* ABOUT THIS EXERCISE *
Check each line of the records below for the word "マネジメントの実現" and copy those where it appears.

* EXCERPTED DATA *
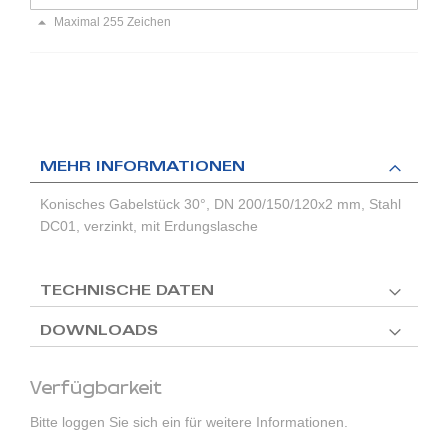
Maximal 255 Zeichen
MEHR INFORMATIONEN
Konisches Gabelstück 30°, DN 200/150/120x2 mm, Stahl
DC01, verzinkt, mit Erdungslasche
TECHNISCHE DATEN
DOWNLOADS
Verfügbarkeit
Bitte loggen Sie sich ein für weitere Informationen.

==

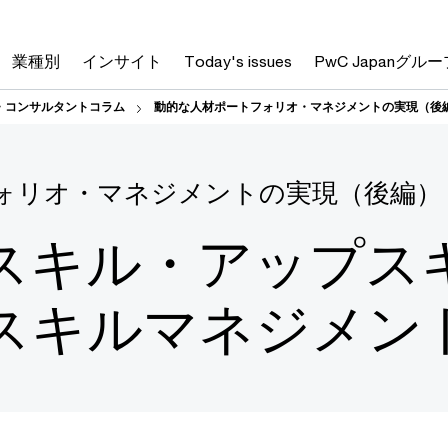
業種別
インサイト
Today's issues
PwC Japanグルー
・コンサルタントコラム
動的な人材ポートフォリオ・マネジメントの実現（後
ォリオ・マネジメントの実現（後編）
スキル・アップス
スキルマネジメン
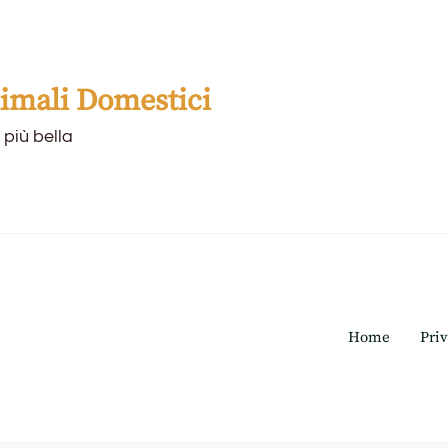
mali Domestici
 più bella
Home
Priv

* RESPONSE TO THIS TASK *
動的な人材ポートフォリオ・マネジメントの実現（後
ォリオ・マネジメントの実現（後編）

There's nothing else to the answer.